Die andere Geschichte schien schwerer zu wiegen. Pfiffe gegen Özil und Gündogan begleiteten die Testspiele. Vor allem Letzterer zeigte sich davon beeindruckt. Die negative Stimmung rund um das Team wuchs. Das Sportliche stand plötzlich nicht mehr im Vordergrund.

Aber seien wir ehrlich: Allein der politische Fehltritt zweier Spieler legt noch keine gesamte Mannschaft lahm. Und lahm und behäbig wirkte das deutsche Team zu fast jedem Zeitpunkt der drei Spiele. Vor der WM sprach man noch von dem vielleicht besten deutschen Kader aller Zeiten. Auf den Platz bringen konnte die Mannschaft und das Trainerteam das unbestreitbare Potenzial nicht.

Dafür könnte man nun einige Gründe anführen.
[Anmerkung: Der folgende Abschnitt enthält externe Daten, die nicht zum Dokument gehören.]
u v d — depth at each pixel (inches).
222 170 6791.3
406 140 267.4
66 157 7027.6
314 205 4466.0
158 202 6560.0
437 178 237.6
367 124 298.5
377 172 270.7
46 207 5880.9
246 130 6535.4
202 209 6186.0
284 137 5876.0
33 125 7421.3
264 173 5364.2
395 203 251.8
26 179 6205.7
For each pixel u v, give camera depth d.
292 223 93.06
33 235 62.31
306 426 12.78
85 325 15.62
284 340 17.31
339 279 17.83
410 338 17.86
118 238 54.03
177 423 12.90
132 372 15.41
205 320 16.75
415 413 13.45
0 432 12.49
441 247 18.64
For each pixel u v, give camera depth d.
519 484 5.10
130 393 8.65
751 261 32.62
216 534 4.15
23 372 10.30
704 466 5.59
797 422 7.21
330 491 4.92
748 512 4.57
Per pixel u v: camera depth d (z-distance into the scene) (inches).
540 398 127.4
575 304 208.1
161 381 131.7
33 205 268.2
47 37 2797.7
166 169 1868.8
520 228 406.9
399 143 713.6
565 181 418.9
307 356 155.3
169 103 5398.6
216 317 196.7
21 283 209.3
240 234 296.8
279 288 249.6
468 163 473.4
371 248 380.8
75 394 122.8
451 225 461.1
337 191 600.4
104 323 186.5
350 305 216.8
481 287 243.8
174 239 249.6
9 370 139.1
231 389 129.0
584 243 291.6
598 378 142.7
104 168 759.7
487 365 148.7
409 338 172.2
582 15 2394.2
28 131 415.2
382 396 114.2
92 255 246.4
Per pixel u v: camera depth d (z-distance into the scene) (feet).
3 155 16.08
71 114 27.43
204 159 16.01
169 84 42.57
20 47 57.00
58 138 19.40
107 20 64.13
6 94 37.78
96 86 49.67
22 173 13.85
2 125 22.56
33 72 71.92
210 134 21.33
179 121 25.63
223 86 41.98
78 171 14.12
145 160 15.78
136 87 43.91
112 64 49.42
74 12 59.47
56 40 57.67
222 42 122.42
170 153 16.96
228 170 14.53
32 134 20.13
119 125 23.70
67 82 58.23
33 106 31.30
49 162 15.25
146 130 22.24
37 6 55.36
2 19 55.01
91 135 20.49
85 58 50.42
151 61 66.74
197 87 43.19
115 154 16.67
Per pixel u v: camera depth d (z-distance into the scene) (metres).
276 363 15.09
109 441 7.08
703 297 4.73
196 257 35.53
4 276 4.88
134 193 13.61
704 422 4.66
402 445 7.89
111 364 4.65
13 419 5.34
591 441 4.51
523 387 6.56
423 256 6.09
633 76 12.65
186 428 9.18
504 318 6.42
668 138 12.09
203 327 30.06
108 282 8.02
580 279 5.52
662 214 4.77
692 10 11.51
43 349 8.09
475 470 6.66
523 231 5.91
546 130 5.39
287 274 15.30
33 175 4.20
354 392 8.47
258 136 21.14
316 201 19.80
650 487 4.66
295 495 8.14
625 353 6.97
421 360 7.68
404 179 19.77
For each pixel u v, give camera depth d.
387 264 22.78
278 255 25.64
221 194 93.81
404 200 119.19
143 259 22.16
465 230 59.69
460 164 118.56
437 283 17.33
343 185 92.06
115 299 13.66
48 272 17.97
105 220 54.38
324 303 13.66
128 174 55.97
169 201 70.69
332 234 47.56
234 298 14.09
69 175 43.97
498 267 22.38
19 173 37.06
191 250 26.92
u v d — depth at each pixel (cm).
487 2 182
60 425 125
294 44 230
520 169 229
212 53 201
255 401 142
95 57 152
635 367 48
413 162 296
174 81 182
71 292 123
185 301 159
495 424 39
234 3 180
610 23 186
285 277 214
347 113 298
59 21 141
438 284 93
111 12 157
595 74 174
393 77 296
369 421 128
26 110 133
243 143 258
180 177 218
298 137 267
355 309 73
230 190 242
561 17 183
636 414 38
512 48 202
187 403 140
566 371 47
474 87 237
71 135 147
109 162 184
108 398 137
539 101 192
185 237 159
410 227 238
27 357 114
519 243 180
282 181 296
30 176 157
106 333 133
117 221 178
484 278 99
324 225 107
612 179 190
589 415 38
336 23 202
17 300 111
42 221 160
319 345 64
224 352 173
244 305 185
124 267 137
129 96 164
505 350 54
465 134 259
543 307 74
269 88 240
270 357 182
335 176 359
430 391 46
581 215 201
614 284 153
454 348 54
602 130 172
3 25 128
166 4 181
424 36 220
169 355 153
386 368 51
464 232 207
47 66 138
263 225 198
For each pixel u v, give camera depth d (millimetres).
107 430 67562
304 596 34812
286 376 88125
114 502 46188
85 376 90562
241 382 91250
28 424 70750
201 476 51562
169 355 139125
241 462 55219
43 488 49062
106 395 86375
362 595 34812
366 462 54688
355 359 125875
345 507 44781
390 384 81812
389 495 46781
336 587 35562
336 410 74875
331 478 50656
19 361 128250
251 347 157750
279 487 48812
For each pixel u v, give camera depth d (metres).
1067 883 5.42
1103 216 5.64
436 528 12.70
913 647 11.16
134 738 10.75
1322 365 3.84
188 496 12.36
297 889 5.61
Während der Auftritte war eine gewisse Sattheit der Spieler zu spüren. Ein Phänomen, das sicher auch zum vorzeitigen Aus der beiden letzten Titelverteidiger, Italien und Spanien, seinen Teil beitrug. Der letzte Wille, den Titel nochmals zu gewinnen schien zu fehlen. Auch eine gewisse Überheblichkeit hatte sich nach Aussagen von Löw breit gemacht, gegen die er offensichtlich nicht anzusteuern vermochte. Der Bundestrainer sagte sinngemäß, es hätte sich eine Mentalität breit gemacht, die suggerierte: „Wir sind Deutschland, wir schaffen das sowieso.“

Verdiente Weltmeister wie Thomas Müller oder Sami Khedira scheinen über den Zenit hinaus. Die Neulinge im Kader konnten keine neuen Impulse geben. Bei anderen, wie Julian Draxler stagniert die Entwicklung seit Jahren. Aber nur einzelne Spieler herauszugreifen wäre unfair – jeder hat seinen Teil zum blamablen Aus in der Vorrunde beigetragen.

Auch Jogi Löw. Der steht nun vor einer schwierigen Entscheidung: Tritt er nach diesem Tiefschlag zurück – oder will er den sich abzeichnenden Umbruch moderieren? Für beide Szenarien gibt es gute Argumente. Für einen Einzug in das Achtelfinale jedoch nicht.